ТРЕТЬЯ ПАРА (две дамы):
— Слыхали? Биргера прикрепили к Кремлевке и дали ему постоянный пропуск в двухсотую секцию ГУМа.
— Чепуха! Ведь все привилегии отменены.
— Для всех отменены, но для Биргера будет сделано исключение.
Проходят.
ГОЛОСА: Бир-гер!.. Бир-гер!
Появляется Биргер в сопровождении свиты важных лиц.
Один из свиты (зрители должны узнать в нем служителя Манежа) выходит вперед и прокашливается.
ГОЛОСА:
— Кто это?
— Министр…
— Министр культуры…
МИНИСТР. Дорогие товарищи! Дорогие зарубежные гости! Позвольте начать…
ГОЛОСА.
— Просим!
— Ура-а!
— Слава Биргеру!
МИНИСТР. В своем кратком вступительном слове я хотел бы отметить, товарищи, что искусство товарища Бирхера — явление сложное, противоречивое и во многом спорное. Будем говорить прямо, товарищи, — это не наше искусство!
ГОЛОСА:
— Безобразие!
— Позор!
— Слушайте! Слушайте!
МИНИСТР. Многими своими аспектами творчество Бирхера смыкается с самыми безобразными, самыми отталкивающими и, я не боюсь этого слова, товарищи, самыми омерзительными проявлениями буржуазного модернизьма, абстракционизьма, сионизьма и алкоголизьма…
ГОЛОС ИГОРЯ. Какой кошмар! Что он говорит?!

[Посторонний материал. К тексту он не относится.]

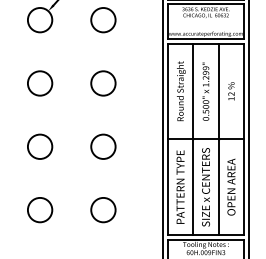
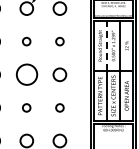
circle: (39, 83) -> (26, 41), size x0.6
circle: (102, 83) -> (59, 41), size x0.6
line: (192, 90) -> (106, 45), solid -> dashed
circle: (39, 146) -> (26, 74), size x1.6
circle: (39, 209) -> (26, 107), size x0.6
circle: (102, 209) -> (59, 107), size x0.6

ГОЛОС БЕНА. Ах, старик! Неужели ты не понимаешь? Это просто тактический ход. Нельзя же иначе!
МИНИСТР. Но обстановка сложная, товарищи… Свежий ветер перемен…
ГОЛОС БЕНА. Ну?! Что я тебе говорил?
ГОЛОСА. Слушайте! Слушайте!
МИНИСТР. Свежий ветер перемен, а также активизация сил империализьма и сионизьма вынуждает нас положить на одну чашу весов выдающиеся произведения социалистического реализьма, а на другую так называемое творчество отдельных отщепенцев и, я не боюсь этого слова, товарищи, — подонков нашего общества, одним из которых безусловно является наш уважаемый товарищ Бирхер!
Хлопает в ладоши.
ГОЛОСА (восторженно скандируют): Бир-гер! Бир-гер! Бир-гер!
ОТДЕЛЬНЫЕ ВОЗГЛАСЫ:
— Выше голову, Борис!
— Мы с тобой!
— Не обращайте вниманья, маэстро!
— Мы с вами, Борис Георгиевич!
БИРГЕР. Ничего, друзья!.. Отобьемся! Старый Биргер вас не подведет!
Пока звучат эти голоса, министр перерезает ленточку, занавес падает, и взору присутствующих открываются картины. Это типичные образчики самого махрового, плакатного соцреализма: рабочий с отбойным молотком, колхозница, солдат с автоматом, пионеры, Ленин на трибуне и т. п. Наступает мгновенная тишина: все выкрики, возгласы и проч. — как ножом отрезало.